Years ago the famous Frenchman, Alexis de Tocqueville, wrote the following about his search for America’s greatness: “I sought for the greatness of the United States in her commodious harbors, her ample rivers, her fertile fields, and boundless forests—and it was not there. I sought for it in her rich mines, her vast world commerce, her public school system, and in her institutions of higher learning—and it was not there. I looked for it in her democratic Congress and her matchless Constitution—and it was not there. Not until I went into the churches of America and heard her pulpits flame with righteousness did I understand the secret of her genius and power. America is great because America is good, and if America ever ceases to be good, America will cease to be great!" Well, the flame has gone out in our pulpits and today’s America has ceased from being either good or great.

     

As I've said for years, there is no way to grow a big church in today’s truth-hating world by preaching the pure and unadulterated truths of God’s Word. All true preachers of God's truth today, just like the Apostle Paul, as well as all true preachers of God's truth throughout time, will be persecuted by the world, never popular within it (2 Timothy 3:12). In fact, the Apostle Paul taught that the distinguishing mark of a true man of God was his suffering for the truth’s sake at the hands of the world, not his being seen by the world as a success within it.

 

According to the Apostle Paul, the true success of a true minister of God is to be gauged by whether or not he is "pure from the blood of all men,” because he faithfully preaches “the [whole] counsel of God" (Acts 20:26-27).
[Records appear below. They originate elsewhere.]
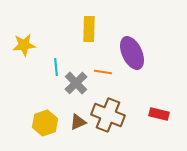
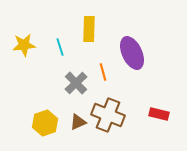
cyan line: moved 4 px right, 20 px up; rotated 12 degrees counterclockwise
orange line: rotated 66 degrees clockwise
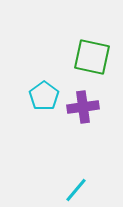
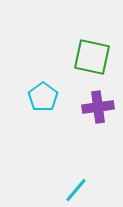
cyan pentagon: moved 1 px left, 1 px down
purple cross: moved 15 px right
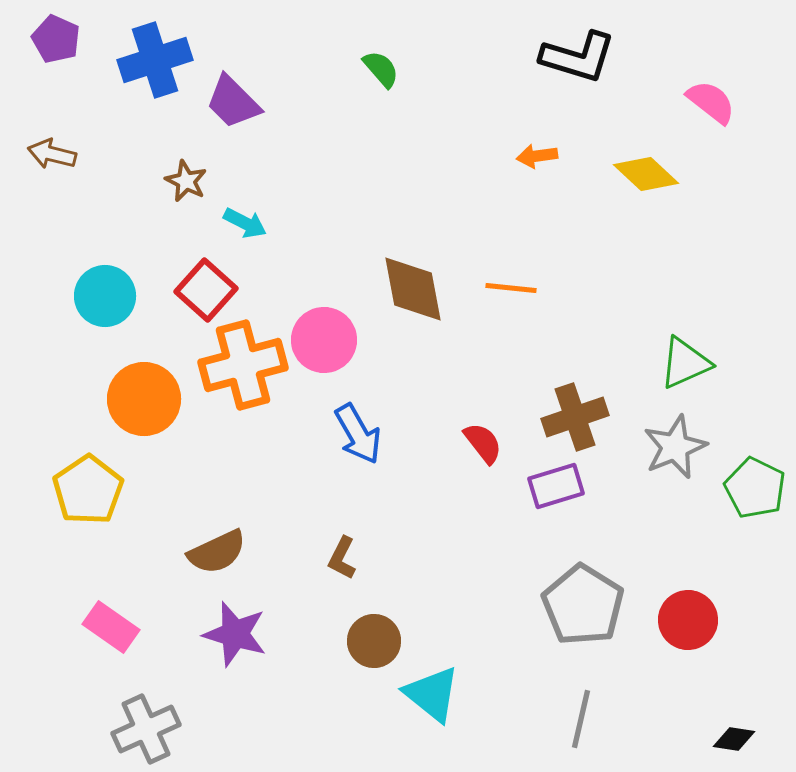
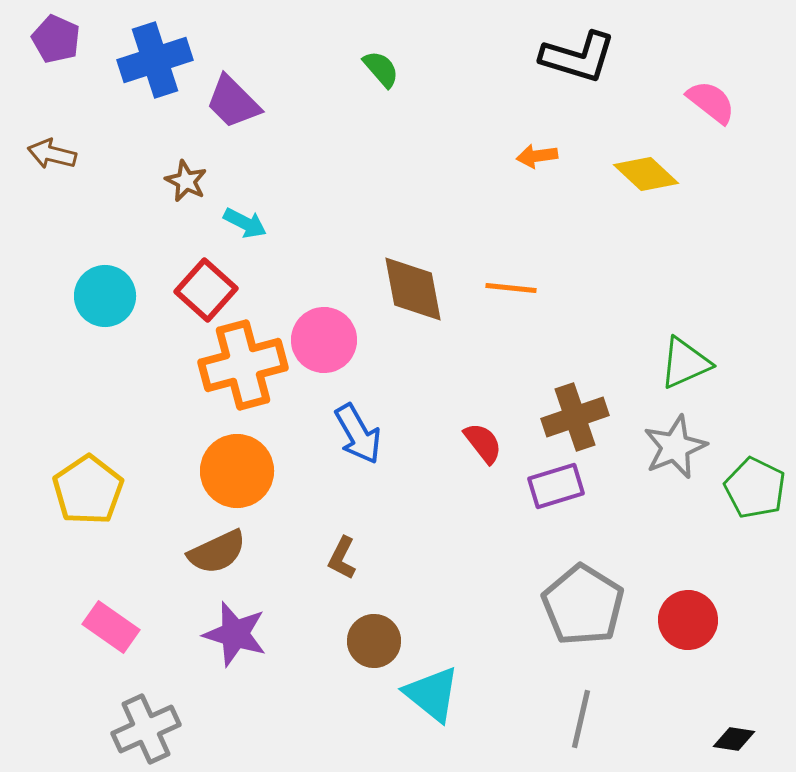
orange circle: moved 93 px right, 72 px down
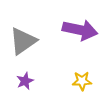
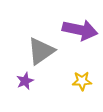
gray triangle: moved 18 px right, 10 px down
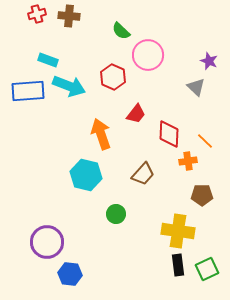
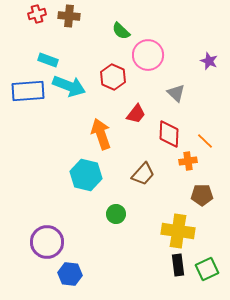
gray triangle: moved 20 px left, 6 px down
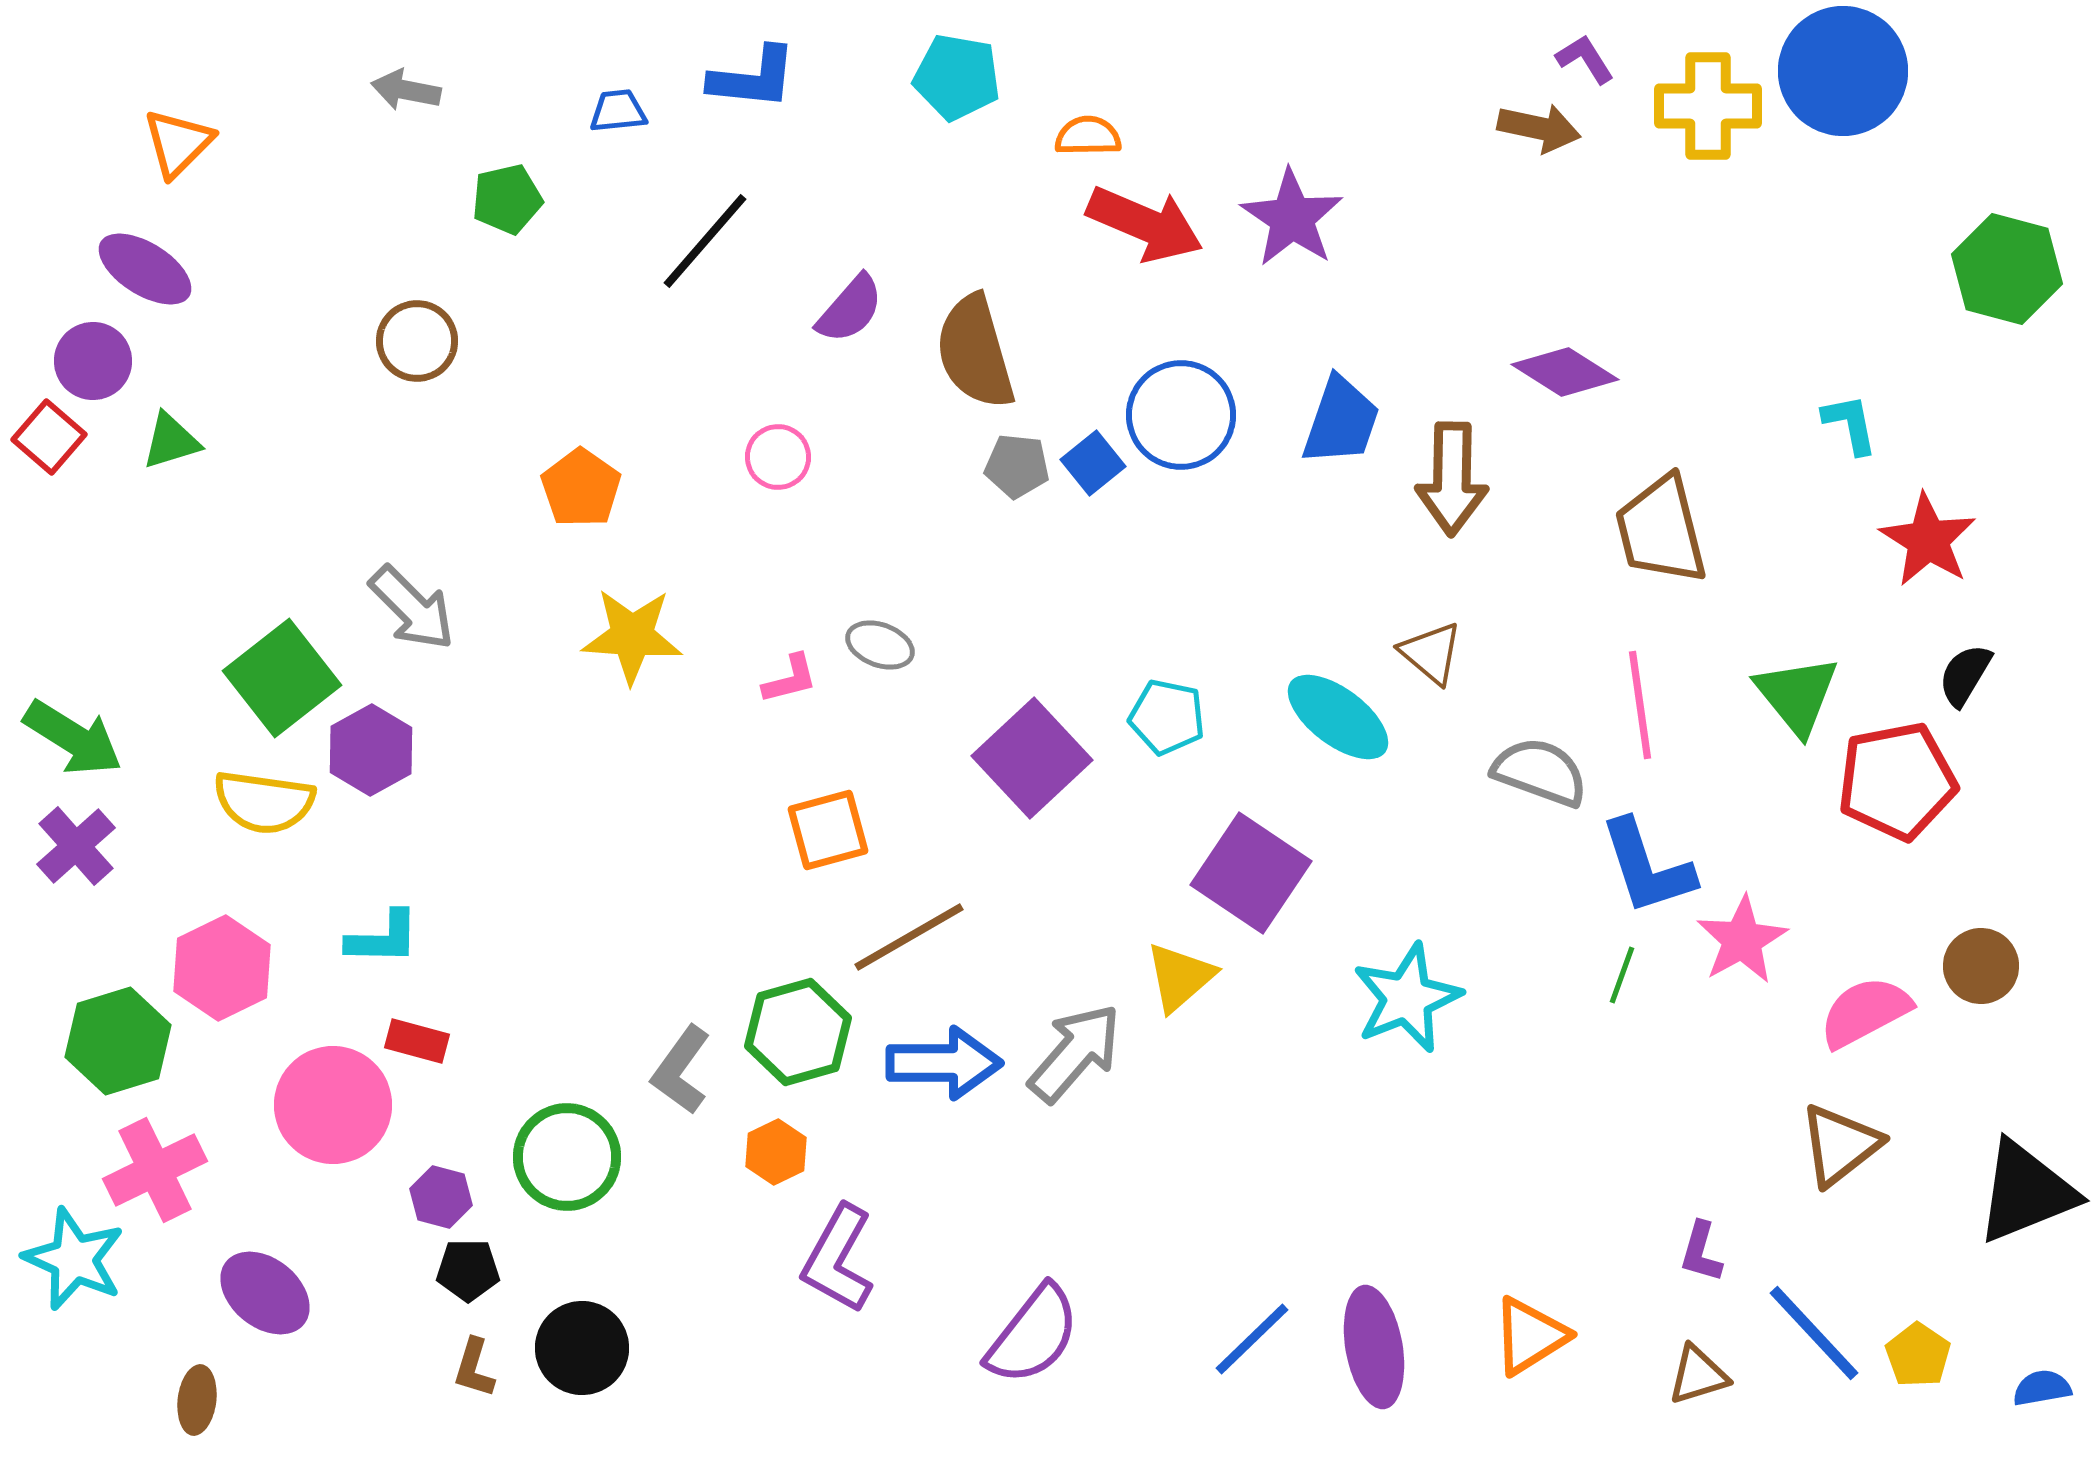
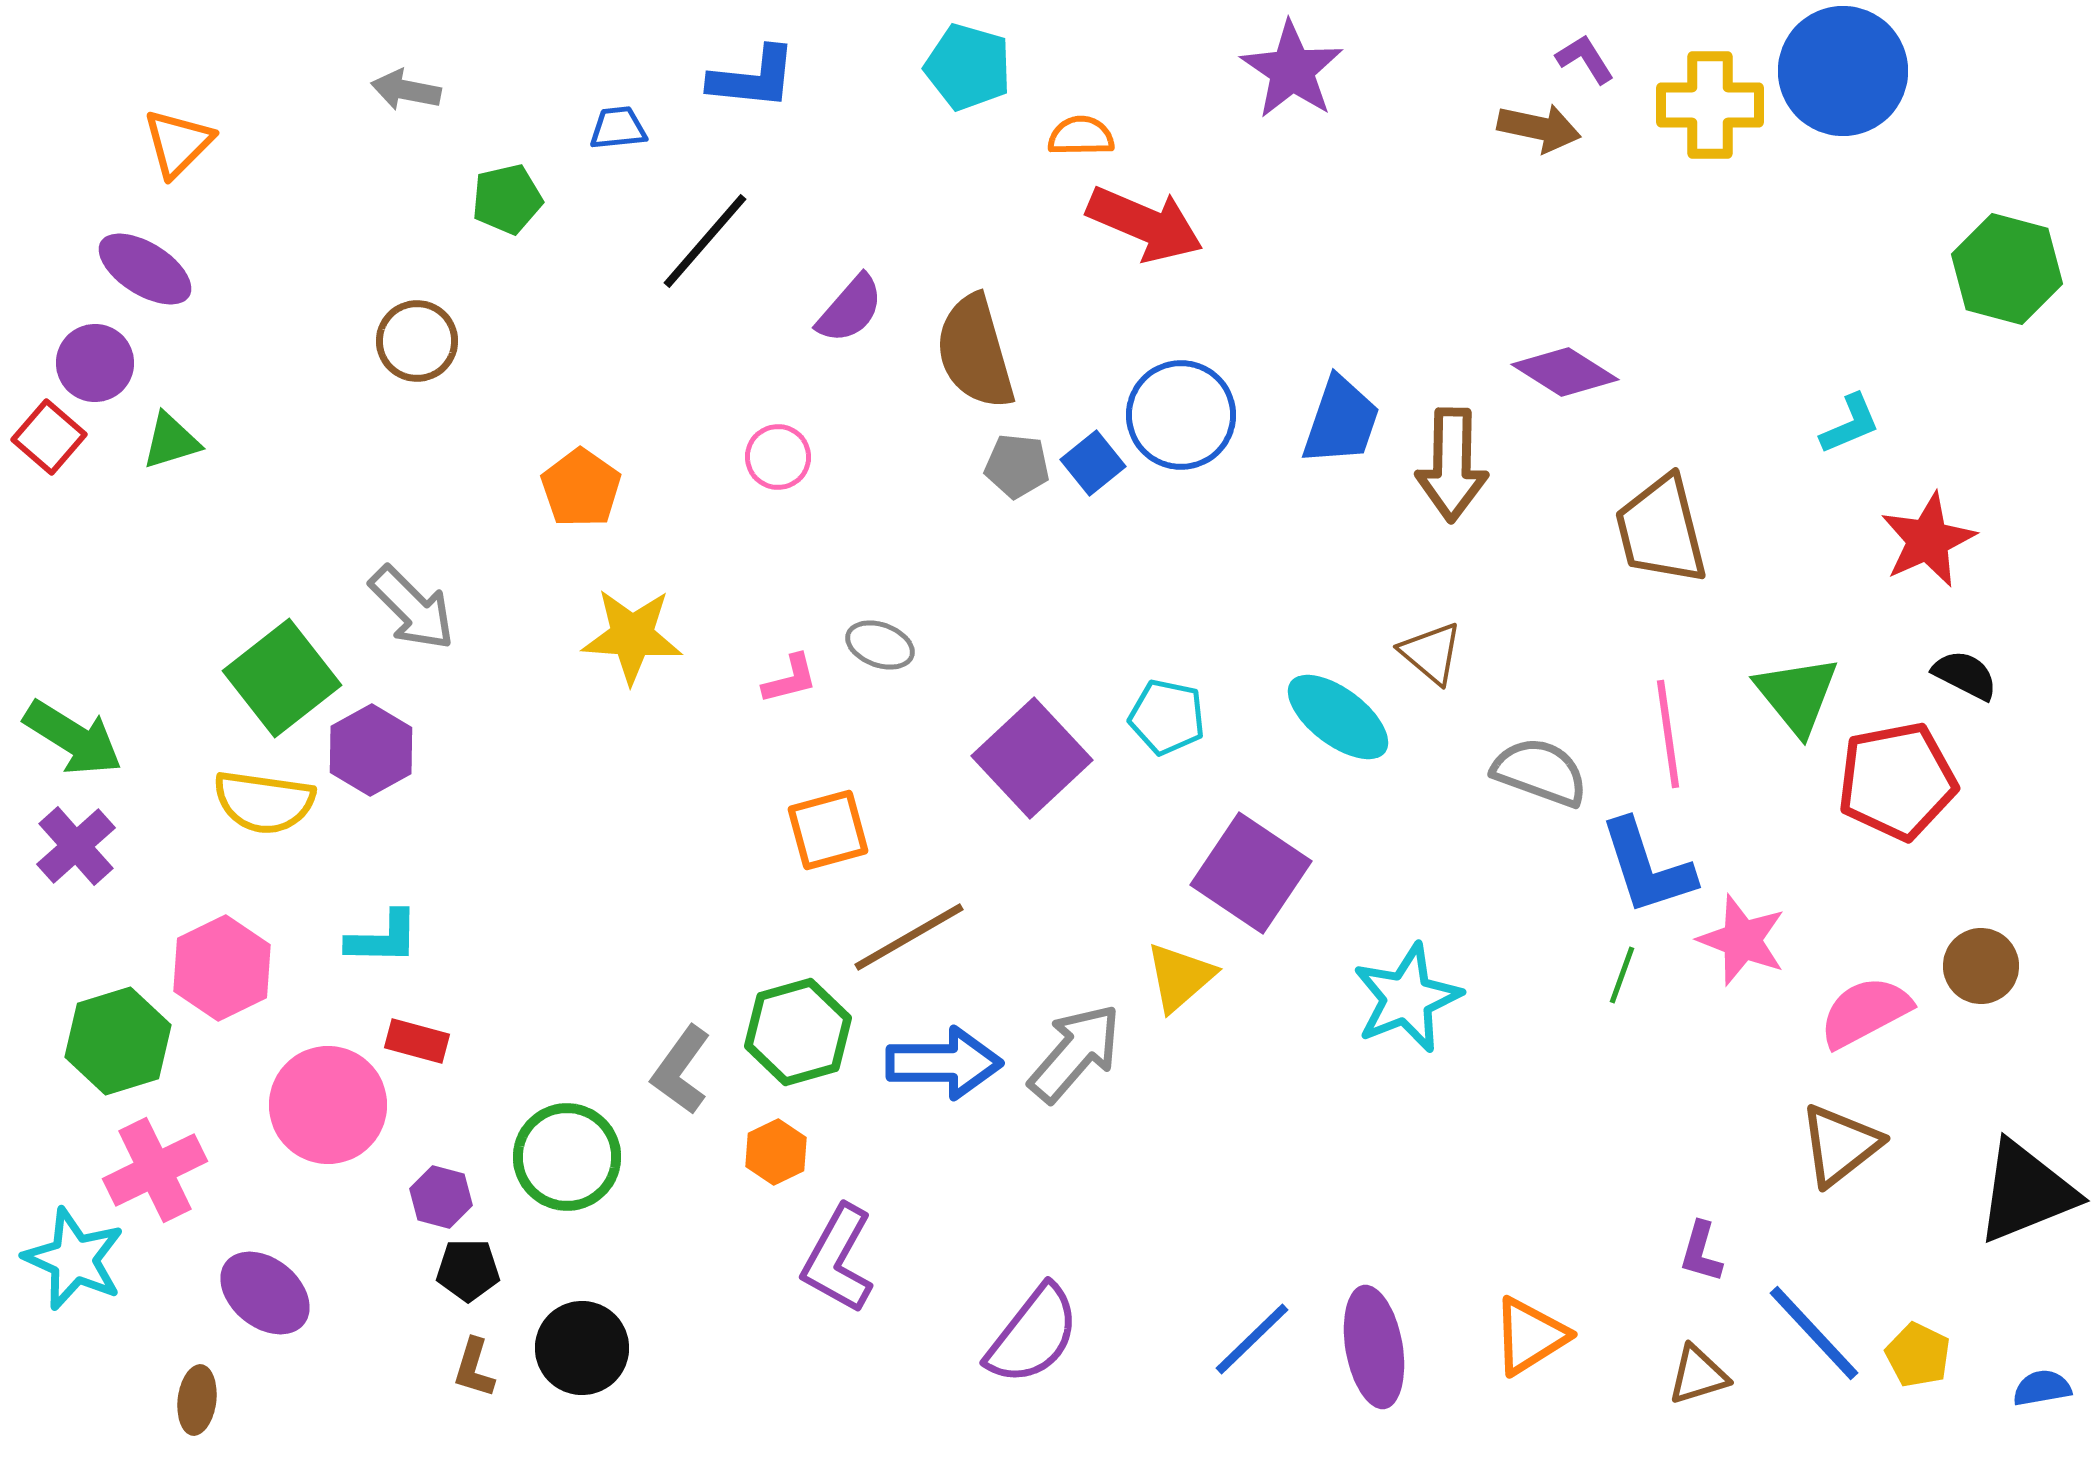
cyan pentagon at (957, 77): moved 11 px right, 10 px up; rotated 6 degrees clockwise
yellow cross at (1708, 106): moved 2 px right, 1 px up
blue trapezoid at (618, 111): moved 17 px down
orange semicircle at (1088, 136): moved 7 px left
purple star at (1292, 218): moved 148 px up
purple circle at (93, 361): moved 2 px right, 2 px down
cyan L-shape at (1850, 424): rotated 78 degrees clockwise
brown arrow at (1452, 479): moved 14 px up
red star at (1928, 540): rotated 16 degrees clockwise
black semicircle at (1965, 675): rotated 86 degrees clockwise
pink line at (1640, 705): moved 28 px right, 29 px down
pink star at (1742, 940): rotated 22 degrees counterclockwise
pink circle at (333, 1105): moved 5 px left
yellow pentagon at (1918, 1355): rotated 8 degrees counterclockwise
Interestingly, Paul immediately proceeded from his characterization of the true minister of Christ to caution the church about a coming influx of false ministers of Christ, who would “enter” the church as "grievous wolves…speaking perverse things" in order "to draw away disciples after themselves" (Acts 20:28-30). Tragically, as George Barna’s research proves and the Apostle Paul himself predicted, many present-day pulpits are filled with charlatans who refuse to preach the whole truth, but instead tickle men’s ears, in hopes of making disciples of themselves rather than disciples of Christ (2 Timothy 4:3-4).